I want to extract, from reads of a whole run (ERR949847), only katG related reads. I downloaded, from gene dataset of ncbi, katG related sequence. Here the header of the of the fasta file:
>NC_000962.3:c2156111-2153889 katG [organism=Mycobacterium tuberculosis H37Rv] [GeneID=885638] [chromosome=]
For complete information, the reads of the run which i mentioned before, belong to the same organism: Mycrobacterium tuberculosis H37Rv. In order to achieve my task i follow few steps that seems reasonable to me:
- Send the run to blast, through ncbi site.

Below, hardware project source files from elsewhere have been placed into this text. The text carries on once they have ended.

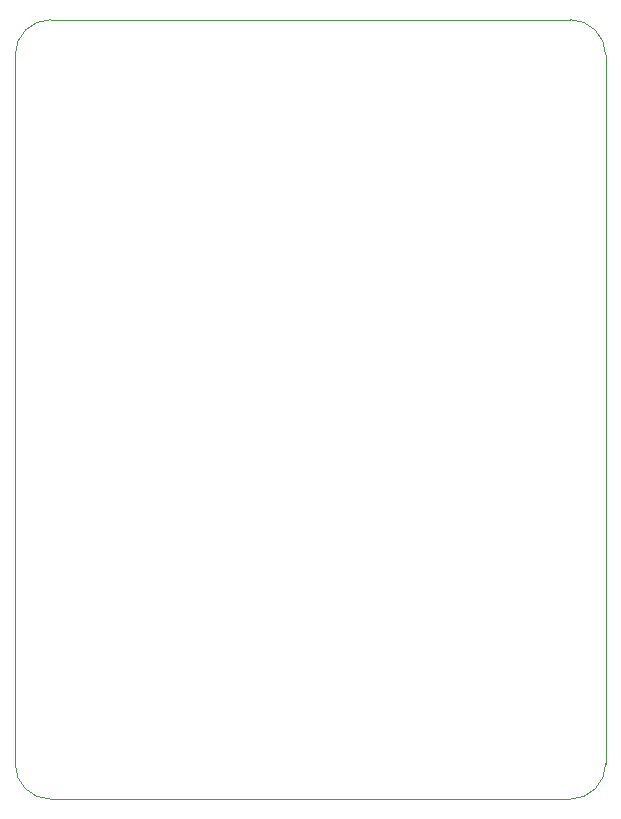
<source format=gbr>
%TF.GenerationSoftware,KiCad,Pcbnew,(5.1.7)-1*%
%TF.CreationDate,2021-03-16T10:20:49+01:00*%
%TF.ProjectId,BluePhil,426c7565-5068-4696-9c2e-6b696361645f,rev?*%
%TF.SameCoordinates,Original*%
%TF.FileFunction,Profile,NP*%
%FSLAX46Y46*%
G04 Gerber Fmt 4.6, Leading zero omitted, Abs format (unit mm)*
G04 Created by KiCad (PCBNEW (5.1.7)-1) date 2021-03-16 10:20:49*
%MOMM*%
%LPD*%
G01*
G04 APERTURE LIST*
%TA.AperFunction,Profile*%
%ADD10C,0.050000*%
%TD*%
G04 APERTURE END LIST*
D10*
X136000000Y-47000000D02*
G75*
G02*
X139000000Y-50000000I0J-3000000D01*
G01*
X89000000Y-50000000D02*
G75*
G02*
X92000000Y-47000000I3000000J0D01*
G01*
X92000000Y-113000000D02*
G75*
G02*
X89000000Y-110000000I0J3000000D01*
G01*
X139000000Y-110000000D02*
G75*
G02*
X136000000Y-113000000I-3000000J0D01*
G01*
X92000000Y-113000000D02*
X136000000Y-113000000D01*
X89000000Y-50000000D02*
X89000000Y-110000000D01*
X136000000Y-47000000D02*
X92000000Y-47000000D01*
X139000000Y-110000000D02*
X139000000Y-50000000D01*
M02*

</source>
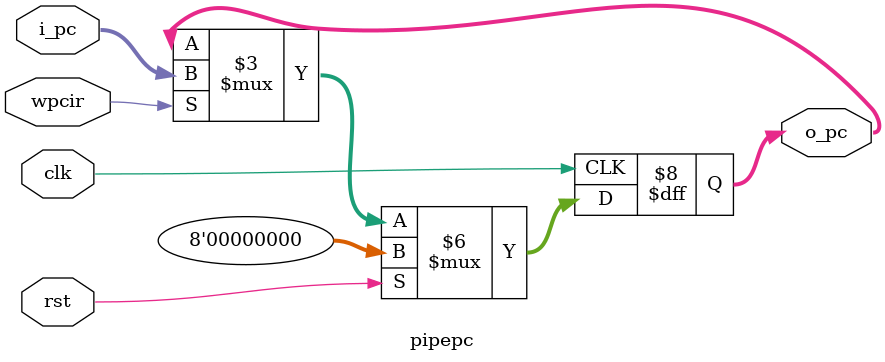
<source format=v>
`timescale 1ns / 1ps
module pipepc(i_pc,wpcir,clk,rst,o_pc);
  input wire wpcir,clk, rst;
  input wire [7:0] i_pc;
  output reg [7:0] o_pc;
  always @(posedge clk) begin
  if (rst) o_pc <= 0; 
//if reset signal is given, turn to the first instruction
  else begin 
	if(wpcir) o_pc <= i_pc;  else o_pc<=o_pc;
	end
//PC count change (how to change is determined by i_pc)
  end
endmodule


</source>
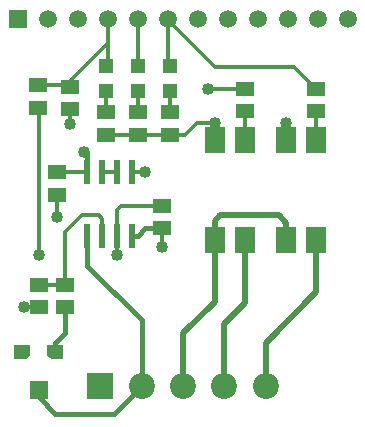
<source format=gbr>
G04 DipTrace 4.0.0.2*
G04 1 - Top.gbr*
%MOIN*%
G04 #@! TF.FileFunction,Copper,L1,Top*
G04 #@! TF.Part,Single*
%AMOUTLINE0*
4,1,5,
-0.027559,-0.011811,
-0.027559,0.023622,
0.027559,0.023622,
0.027559,-0.023622,
-0.011811,-0.023622,
-0.027559,-0.011811,
0*%
%AMOUTLINE3*
4,1,5,
-0.027559,-0.023622,
-0.027559,0.023622,
0.027559,0.023622,
0.027559,-0.011811,
0.015748,-0.023622,
-0.027559,-0.023622,
0*%
G04 #@! TA.AperFunction,Conductor*
%ADD14C,0.012*%
%ADD15C,0.018*%
%ADD16C,0.015*%
%ADD17C,0.02*%
%ADD20R,0.059055X0.051181*%
%ADD21R,0.066929X0.086614*%
G04 #@! TA.AperFunction,ComponentPad*
%ADD22R,0.086614X0.086614*%
%ADD23C,0.086614*%
%ADD24R,0.023622X0.07874*%
%ADD25R,0.062992X0.059055*%
G04 #@! TA.AperFunction,ComponentPad*
%ADD26R,0.059055X0.059055*%
%ADD27C,0.059055*%
%ADD29R,0.047244X0.047244*%
G04 #@! TA.AperFunction,ViaPad*
%ADD30C,0.04*%
%ADD59OUTLINE0*%
%ADD62OUTLINE3*%
%FSLAX26Y26*%
G04*
G70*
G90*
G75*
G01*
G04 Top*
%LPD*%
X606500Y1381500D2*
D14*
Y1306500D1*
X956500Y1269000D2*
Y1206500D1*
X649906Y1667474D2*
Y1617278D1*
X544000Y1006697D2*
X494197D1*
X494000Y1006500D1*
X856500Y1456598D2*
Y1456500D1*
X900251D1*
X1131500Y1563980D2*
Y1621657D1*
X1369000Y1563980D2*
Y1621657D1*
X856500Y1244000D2*
D15*
X875249D1*
X900249Y1269000D1*
X956500D1*
X769000Y1581598D2*
D14*
X875251D1*
X981500D1*
X1031598D1*
X1071657Y1621657D1*
X1131500D1*
X541983Y1745723D2*
X649906D1*
Y1742277D1*
X629777D1*
X773916Y1886416D1*
Y1968803D1*
Y1815255D1*
X769000Y1810339D1*
X706500Y1456598D2*
X606795D1*
X606500Y1456303D1*
X694000Y1525249D2*
D16*
Y1531500D1*
X706500Y1519000D1*
Y1456598D1*
X599118Y856992D2*
D15*
Y886618D1*
X631500Y919000D1*
Y1006500D1*
X1231500Y1563980D2*
D14*
Y1659256D1*
X1110190Y1734059D2*
X1231500D1*
X873916Y1968803D2*
Y1811673D1*
X875251Y1810339D1*
X1469000Y1563980D2*
Y1659256D1*
X1300988Y744000D2*
D17*
Y888488D1*
X1469000Y1056500D1*
Y1229335D1*
X1025398Y744000D2*
Y919148D1*
X1131500Y1025251D1*
Y1229335D1*
Y1294000D1*
X1150251Y1312751D1*
X1344000D1*
X1369000Y1287751D1*
Y1229335D1*
X1163193Y744000D2*
Y950693D1*
X1231500Y1019000D1*
Y1229335D1*
X973916Y1968803D2*
D14*
Y1964084D1*
X1131500Y1806500D1*
X1396559D1*
X1469000Y1734059D1*
X973916Y1968803D2*
Y1817923D1*
X981500Y1810339D1*
X769000Y1727661D2*
Y1656402D1*
X875251Y1727661D2*
Y1656402D1*
X981500Y1727661D2*
Y1656402D1*
X631500Y1081303D2*
Y1256499D1*
X687751Y1312749D1*
X744001D1*
X756500Y1300251D1*
Y1244000D1*
X544000Y1081500D2*
X631303D1*
X631500Y1081303D1*
X887602Y744000D2*
D15*
Y962898D1*
X706500Y1144000D1*
Y1244000D1*
X544000Y729039D2*
Y706499D1*
X600249Y650249D1*
X793852D1*
X887602Y744000D1*
X756500Y1456598D2*
D14*
X806500D1*
Y1244000D2*
Y1181500D1*
X544000D2*
Y1670920D1*
X541983D1*
X806500Y1244000D2*
Y1331500D1*
X819000Y1344000D1*
X956303D1*
X956500Y1343803D1*
D30*
X694000Y1525249D3*
X1110190Y1734059D3*
X806500Y1181500D3*
X544000D3*
X1131500Y1621657D3*
X1369000D3*
X956500Y1206500D3*
X649906Y1617278D3*
X494000Y1006500D3*
X900251Y1456500D3*
X606500Y1306500D3*
D20*
X956500Y1269000D3*
Y1343803D3*
D21*
X1231500Y1563980D3*
X1131500D3*
Y1229335D3*
X1231500D3*
D20*
Y1734059D3*
Y1659256D3*
X649906Y1742277D3*
Y1667474D3*
X544000Y1081500D3*
Y1006697D3*
X631500Y1006500D3*
Y1081303D3*
X541983Y1745723D3*
Y1670920D3*
D22*
X749807Y744000D3*
D23*
X887602D3*
X1025398D3*
X1163193D3*
X1300988D3*
D24*
X706500Y1244000D3*
X756500D3*
X806500D3*
X856500D3*
Y1456598D3*
X806500D3*
X756500D3*
X706500D3*
D20*
X606500Y1381500D3*
Y1456303D3*
D59*
X599118Y856992D3*
D62*
X488882D3*
D25*
X544000Y729039D3*
D21*
X1469000Y1563980D3*
X1369000D3*
Y1229335D3*
X1469000D3*
D20*
Y1734059D3*
Y1659256D3*
D26*
X473916Y1968803D3*
D27*
X573916D3*
X673916D3*
X773916D3*
X873916D3*
X973916D3*
X1073916D3*
X1173916D3*
X1273907D3*
X1373907D3*
X1473907D3*
X1573907D3*
D29*
X769000Y1810339D3*
Y1727661D3*
D20*
Y1656402D3*
Y1581598D3*
D29*
X875251Y1810339D3*
Y1727661D3*
D20*
Y1656402D3*
Y1581598D3*
D29*
X981500Y1810339D3*
Y1727661D3*
D20*
Y1656402D3*
Y1581598D3*
M02*

</source>
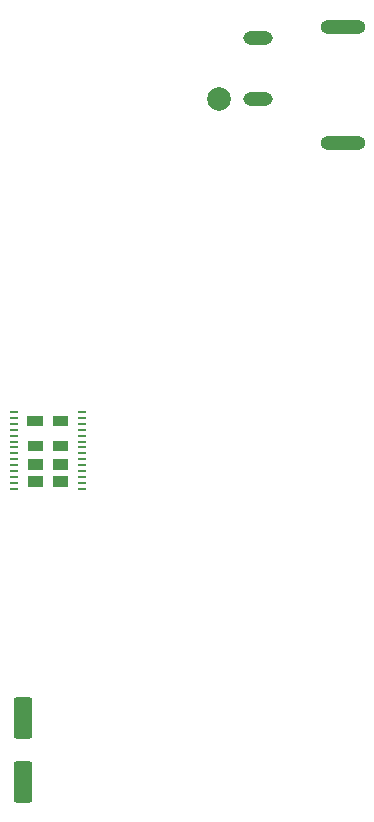
<source format=gbr>
%TF.GenerationSoftware,KiCad,Pcbnew,7.0.1*%
%TF.CreationDate,2023-10-06T09:11:46+02:00*%
%TF.ProjectId,NerdAxe_ultra,4e657264-4178-4655-9f75-6c7472612e6b,rev?*%
%TF.SameCoordinates,Original*%
%TF.FileFunction,Paste,Bot*%
%TF.FilePolarity,Positive*%
%FSLAX46Y46*%
G04 Gerber Fmt 4.6, Leading zero omitted, Abs format (unit mm)*
G04 Created by KiCad (PCBNEW 7.0.1) date 2023-10-06 09:11:46*
%MOMM*%
%LPD*%
G01*
G04 APERTURE LIST*
G04 Aperture macros list*
%AMRoundRect*
0 Rectangle with rounded corners*
0 $1 Rounding radius*
0 $2 $3 $4 $5 $6 $7 $8 $9 X,Y pos of 4 corners*
0 Add a 4 corners polygon primitive as box body*
4,1,4,$2,$3,$4,$5,$6,$7,$8,$9,$2,$3,0*
0 Add four circle primitives for the rounded corners*
1,1,$1+$1,$2,$3*
1,1,$1+$1,$4,$5*
1,1,$1+$1,$6,$7*
1,1,$1+$1,$8,$9*
0 Add four rect primitives between the rounded corners*
20,1,$1+$1,$2,$3,$4,$5,0*
20,1,$1+$1,$4,$5,$6,$7,0*
20,1,$1+$1,$6,$7,$8,$9,0*
20,1,$1+$1,$8,$9,$2,$3,0*%
G04 Aperture macros list end*
%ADD10C,0.001000*%
%ADD11O,3.800000X1.200000*%
%ADD12O,2.500000X1.200000*%
%ADD13C,2.000000*%
%ADD14R,0.792000X0.221000*%
%ADD15RoundRect,0.250000X-0.550000X1.500000X-0.550000X-1.500000X0.550000X-1.500000X0.550000X1.500000X0*%
G04 APERTURE END LIST*
D10*
%TO.C,U14*%
X107242000Y-118273000D02*
X106042000Y-118273000D01*
X106042000Y-118273000D02*
X106042000Y-119063000D01*
X106042000Y-119063000D02*
X107242000Y-119063000D01*
X107242000Y-119063000D02*
X107242000Y-118273000D01*
G36*
X107242000Y-118273000D02*
G01*
X106042000Y-118273000D01*
X106042000Y-119063000D01*
X107242000Y-119063000D01*
X107242000Y-118273000D01*
G37*
X107242000Y-115243000D02*
X106042000Y-115243000D01*
X106042000Y-115243000D02*
X106042000Y-116033000D01*
X106042000Y-116033000D02*
X107242000Y-116033000D01*
X107242000Y-116033000D02*
X107242000Y-115243000D01*
G36*
X107242000Y-115243000D02*
G01*
X106042000Y-115243000D01*
X106042000Y-116033000D01*
X107242000Y-116033000D01*
X107242000Y-115243000D01*
G37*
X107222000Y-116833000D02*
X106022000Y-116833000D01*
X106022000Y-116833000D02*
X106022000Y-117623000D01*
X106022000Y-117623000D02*
X107222000Y-117623000D01*
X107222000Y-117623000D02*
X107222000Y-116833000D01*
G36*
X107222000Y-116833000D02*
G01*
X106022000Y-116833000D01*
X106022000Y-117623000D01*
X107222000Y-117623000D01*
X107222000Y-116833000D01*
G37*
X107192000Y-113163000D02*
X105992000Y-113163000D01*
X105992000Y-113163000D02*
X105992000Y-113953000D01*
X105992000Y-113953000D02*
X107192000Y-113953000D01*
X107192000Y-113953000D02*
X107192000Y-113163000D01*
G36*
X107192000Y-113163000D02*
G01*
X105992000Y-113163000D01*
X105992000Y-113953000D01*
X107192000Y-113953000D01*
X107192000Y-113163000D01*
G37*
X105112000Y-118268000D02*
X103912000Y-118268000D01*
X103912000Y-118268000D02*
X103912000Y-119058000D01*
X103912000Y-119058000D02*
X105112000Y-119058000D01*
X105112000Y-119058000D02*
X105112000Y-118268000D01*
G36*
X105112000Y-118268000D02*
G01*
X103912000Y-118268000D01*
X103912000Y-119058000D01*
X105112000Y-119058000D01*
X105112000Y-118268000D01*
G37*
X105112000Y-115238000D02*
X103912000Y-115238000D01*
X103912000Y-115238000D02*
X103912000Y-116028000D01*
X103912000Y-116028000D02*
X105112000Y-116028000D01*
X105112000Y-116028000D02*
X105112000Y-115238000D01*
G36*
X105112000Y-115238000D02*
G01*
X103912000Y-115238000D01*
X103912000Y-116028000D01*
X105112000Y-116028000D01*
X105112000Y-115238000D01*
G37*
X105092000Y-116828000D02*
X103892000Y-116828000D01*
X103892000Y-116828000D02*
X103892000Y-117618000D01*
X103892000Y-117618000D02*
X105092000Y-117618000D01*
X105092000Y-117618000D02*
X105092000Y-116828000D01*
G36*
X105092000Y-116828000D02*
G01*
X103892000Y-116828000D01*
X103892000Y-117618000D01*
X105092000Y-117618000D01*
X105092000Y-116828000D01*
G37*
X105062000Y-113158000D02*
X103862000Y-113158000D01*
X103862000Y-113158000D02*
X103862000Y-113948000D01*
X103862000Y-113948000D02*
X105062000Y-113948000D01*
X105062000Y-113948000D02*
X105062000Y-113158000D01*
G36*
X105062000Y-113158000D02*
G01*
X103862000Y-113158000D01*
X103862000Y-113948000D01*
X105062000Y-113948000D01*
X105062000Y-113158000D01*
G37*
%TD*%
D11*
%TO.C,DC1*%
X130569000Y-80206000D03*
D12*
X123359000Y-81136000D03*
X123359000Y-86336000D03*
D13*
X120109000Y-86336000D03*
D11*
X130569000Y-90066000D03*
%TD*%
D14*
%TO.C,U14*%
X108528000Y-112805000D03*
X108528000Y-113307000D03*
X108528000Y-113809000D03*
X108528000Y-114311000D03*
X108528000Y-114813000D03*
X108528000Y-115315000D03*
X108528000Y-115817000D03*
X108528000Y-116319000D03*
X108528000Y-116821000D03*
X108528000Y-117323000D03*
X108528000Y-117825000D03*
X108528000Y-118327000D03*
X108528000Y-118829000D03*
X108528000Y-119331000D03*
X102696000Y-119318000D03*
X102696000Y-118818000D03*
X102696000Y-118318000D03*
X102696000Y-117818000D03*
X102696000Y-117318000D03*
X102696000Y-116821000D03*
X102696000Y-116318000D03*
X102696000Y-115817000D03*
X102696000Y-115315000D03*
X102696000Y-114813000D03*
X102696000Y-114311000D03*
X102696000Y-113818000D03*
X102696000Y-113307000D03*
X102696000Y-112818000D03*
%TD*%
D15*
%TO.C,C28*%
X103490000Y-138720000D03*
X103490000Y-144120000D03*
%TD*%
M02*

</source>
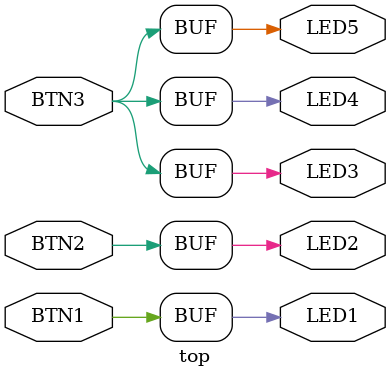
<source format=v>
/* Control leds by buttons */

module top (
	output LED1,
	output LED2,
	output LED3,
	output LED4,
	output LED5,

	input BTN1,
	input BTN2,
	input BTN3,
);

	assign LED1 = BTN1;
	assign LED2 = BTN2;
	assign LED3 = BTN3;
	assign LED4 = BTN3;
	assign LED5 = BTN3;

endmodule
</source>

- Copy the gene related sequence into "query sequence" input field
- Start the allignment.
This is the output that i got:
>gnl|SRA|ERR949847.2068134.2 2068134
TGTCCCAGGCAGCGACGAAGTCCTGCACGAACTTCGGCTGCGCGTCATCGGCGCCATAGACCTCGACAAG
CGCCC
>gnl|SRA|ERR949847.2068134.1 2068134
TGGCAAGGTGAAGTGGACCGGCAGCCGCGTGGACCTGGTCTTCGGGTCCAACTCGGAGTTGCGGGCGCTT
GTCGA
>gnl|SRA|ERR949847.1529974.2 1529974
CTTGTACCAGGCCTTGGCGAACTCGTCGGCCAATTCCTCGGGGTGTTCCAGCCAGCGACGCGTGATCCGC
TCATA
>gnl|SRA|ERR949847.1529974.1 1529974
GGCCACTGACCTCTCGCTGCGGGTGGATCCGATCTATGAGCGGATCACGCGTCGCTGGCTGGAACACCCC
GAGGA
>gnl|SRA|ERR949847.1388549.2 1388549
TGTCCCAGGCAGCGACGAAGTCCTGCACGAACTTCGGCTGCGCGTCATCGGCGCCATAGACCTCGACAAG
CGCCC
>gnl|SRA|ERR949847.1388549.1 1388549
TGGCAAGGTGAAGTGGACCGGCAGCCGCGTGGACCTGGTCTTCGGGTCCAACTCGGAGTTGCGGGCGCTT
GTCGA
>gnl|SRA|ERR949847.1227510.2 1227510
CTTGTACCAGGCCTTGGCGAACTCGTCGGCCAATTCCTCGGGGTGTTCCAGCCAGCGACGCGTGATCCGC
TCATA
>gnl|SRA|ERR949847.1227510.1 1227510
GGCCACTGACCTCTCGCTGCGGGTGGATCCGATCTATGAGCGGATCACGCGTCGCTGGCTGGAACACCCC
GAGGA
>gnl|SRA|ERR949847.1100314.2 1100314
GACGCATCCGTGCGGCCCGGGGTGAAGGGCACCGTGATGTTGTGGCCAGCCGCCTTTGCTGCTTTCTCTA
TGGCG
>gnl|SRA|ERR949847.1100314.1 1100314
CAAGGTCATTCGCACCCTGGAAGAGATCCAGGAGTCATTCAACTCCGCGGCGCCGGGGAACATCAAAGTG
TCCTT
>gnl|SRA|ERR949847.316224.2 316224
TGCATGCCGCCCCCGGCGCCGCCGCGGCCGTCGTGGATGCGGTAGGTGCCGGCAGCGTGCCACGCCATCC
GGATA
>gnl|SRA|ERR949847.316224.1 316224
GACCATCGACGTTGACGCCCTGACGCGGGACATCGAGGAAGTGATGACCACCTCGCAGCCGTGGTGGCCC
GCCGA
>gnl|SRA|ERR949847.301240.1 301240
GGCCACTGACCTCTCGCTGCGGGTGGATCCGATCTATGAGCGGATCACGCGTCGCTGGCTGGAACACCCC
GAGGA
>gnl|SRA|ERR949847.301240.2 301240
CTTGTACCAGGCCTTGGCGAACTCGTCGGCCAATTCCTCGGGGAGCTCCAGCCAGCGACGCGTGATCCGC
TCATA
Now i have some question:
- Does this make sense?
If this make sense, there is a better way to get the same?
P.S.: I'm sorry if i made mistakes or if i didn't use the correct convention but i'm actually a newbie!
Ok! I didn't know that. Thank you for the explanation, i have to deal with. No, not an assembly, not directly at least. I want to do a drug susceptibility test with a software called Mykrobe, and my purpose is to build a dataset to use as input.